Duplice omicidio, Sallemi al Gip: “Ho sparato perchè mi avevano minacciato di morte”

Giuseppe Sallemi, 42 anni di Lentini, accusato di avere ucciso due persone e ferita una terza che si erano introdotte in un fondo agricolo di cui era il guardiano, ha confermato la sua ricostruzione dei fatti al Gip di Catania. L’interrogatorio di garanzia si è svolto nel carcere del capoluogo etneo dove l’indagato è in stato di fermo per duplice omicidio e tentativo di omicidio.

“Mi avevano minacciato di morte, mi avevano detto ‘tu stasera muori qui’, così ho preso il fucile e ho sparato”, ha detto in sintesi l’uomo accusato di omicidio. Domani dovrebbe essere conferito l’incarico al medico legale per le autopsie, che saranno eseguiti nei prossimi giorni.
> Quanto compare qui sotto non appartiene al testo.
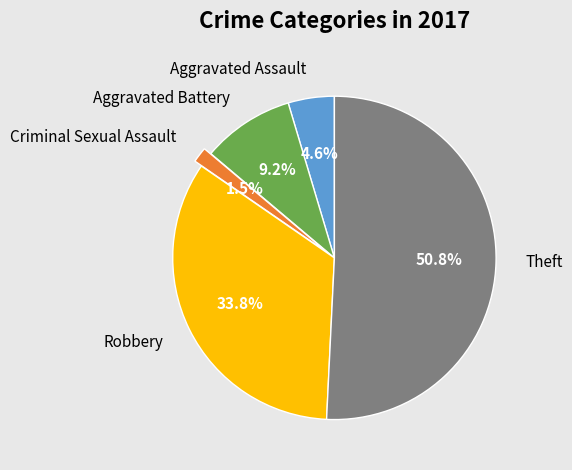

Rank the categories by value from lowest to highest.

Criminal Sexual Assault, Aggravated Assault, Aggravated Battery, Robbery, Theft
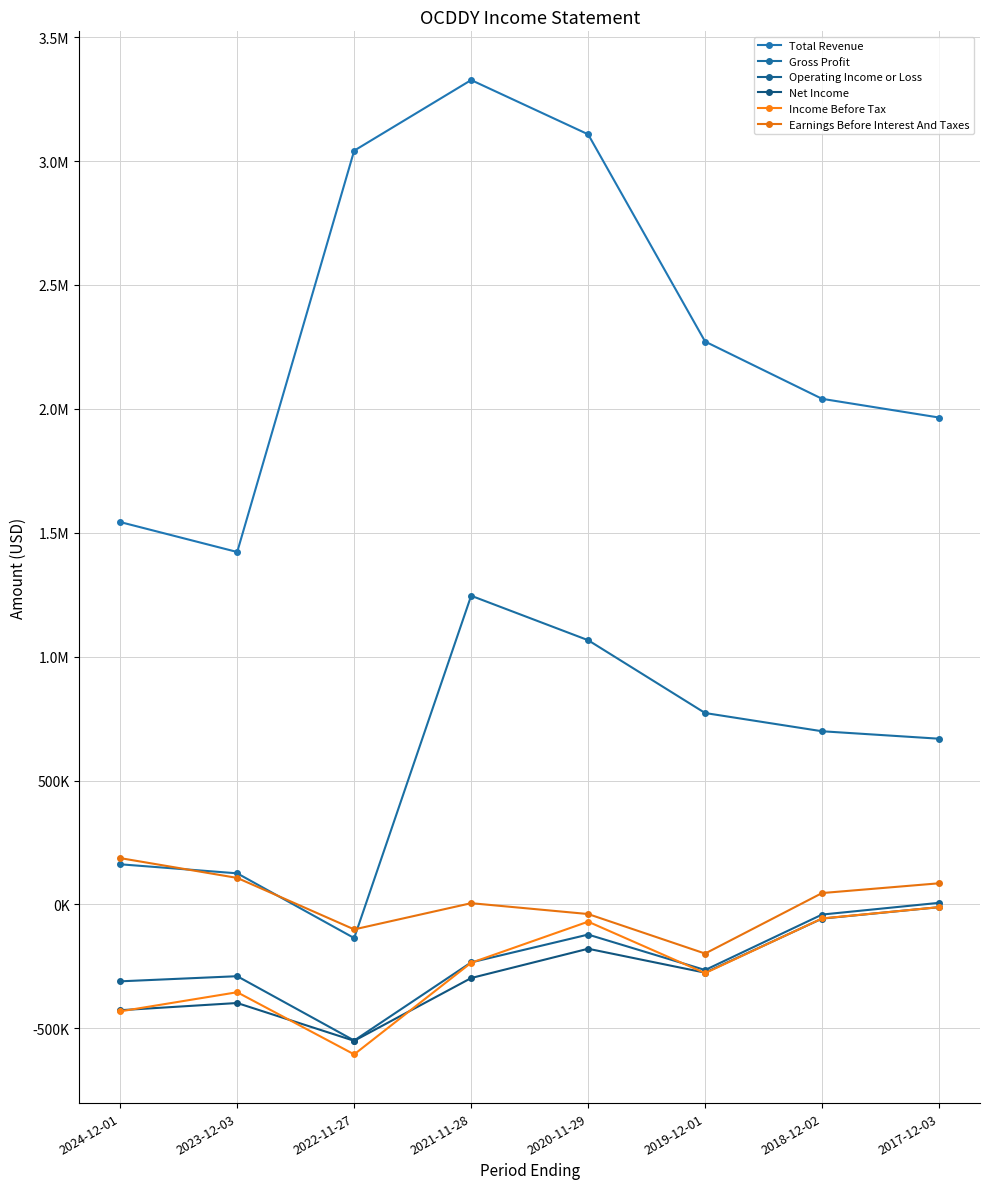

Between 2024-12-01 and 2018-12-02, which series saw the biggest shift?

Gross Profit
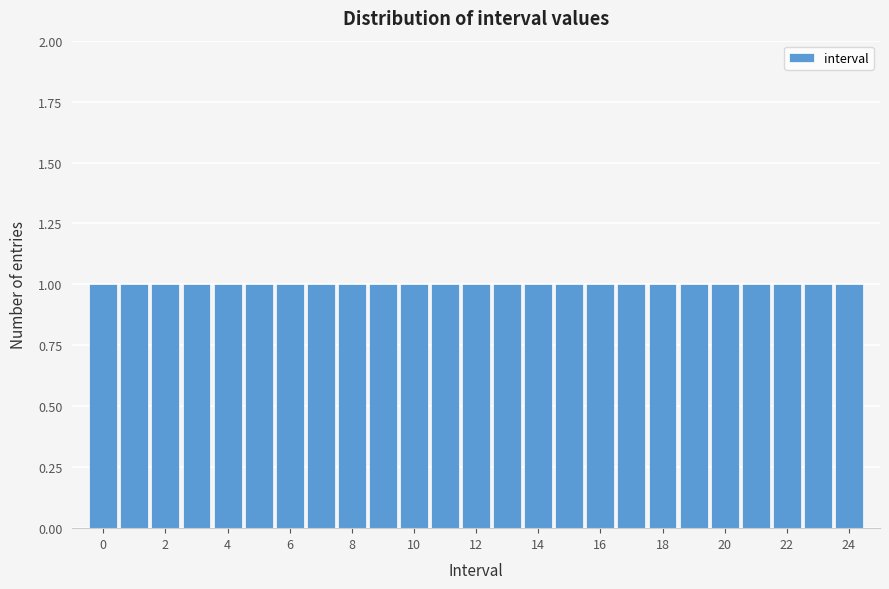

Reading left to right, list every bar in this chart as the range it spans on the x-axis followed by its height. Neither the bar edges nor the heights are printed on the chart, so give them approximately, as read against the axes.

-0.5 to 0.5: 1
0.5 to 1.5: 1
1.5 to 2.5: 1
2.5 to 3.5: 1
3.5 to 4.5: 1
4.5 to 5.5: 1
5.5 to 6.5: 1
6.5 to 7.5: 1
7.5 to 8.5: 1
8.5 to 9.5: 1
9.5 to 10.5: 1
10.5 to 11.5: 1
11.5 to 12.5: 1
12.5 to 13.5: 1
13.5 to 14.5: 1
14.5 to 15.5: 1
15.5 to 16.5: 1
16.5 to 17.5: 1
17.5 to 18.5: 1
18.5 to 19.5: 1
19.5 to 20.5: 1
20.5 to 21.5: 1
21.5 to 22.5: 1
22.5 to 23.5: 1
23.5 to 24.5: 1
Secondo la ricostruzione del sostituto procuratore Andrea Palmieri, che ha coordinato le indagini, Massimo Casella, 47 anni, e Agatino Saraniti, di 19 anni, insieme al 36enne Gregorio Signorelli che si trova ricoverato in gravi condizioni all’ospedale Garibaldi, si sarebbero recati nelle campagne al confine tra le province di Siracusa e del capoluogo etneo per rubare arance e per questo avrebbero portato un furgone trovato carico di agrumi.  I tre sarebbero stati sorpresi dal guardiano del fondo che, dopo un alterco, avrebbe esploso diversi colpi con un fucile da caccia che è stato sequestrato dalla polizia.

Gli avvocati di Sallemi, Rocco Cunsolo e Francesco Calderone, punteranno sulla legittima difesa. “La nostra linea è, in base alla ricostruzione di Sallemi, quella della legittima difesa che è consentita dalla legge nel domicilio, e lo è anche un posto di lavoro. Per questo ci siamo opposti alla convalida del fermo. E’ un momento difficile per tutti, per la famiglie delle due persone morte e quella ferita. E noi siamo costernati e addolorati per loro, ma lo è anche per la famiglia Sallemi che è affranta dal dolore”.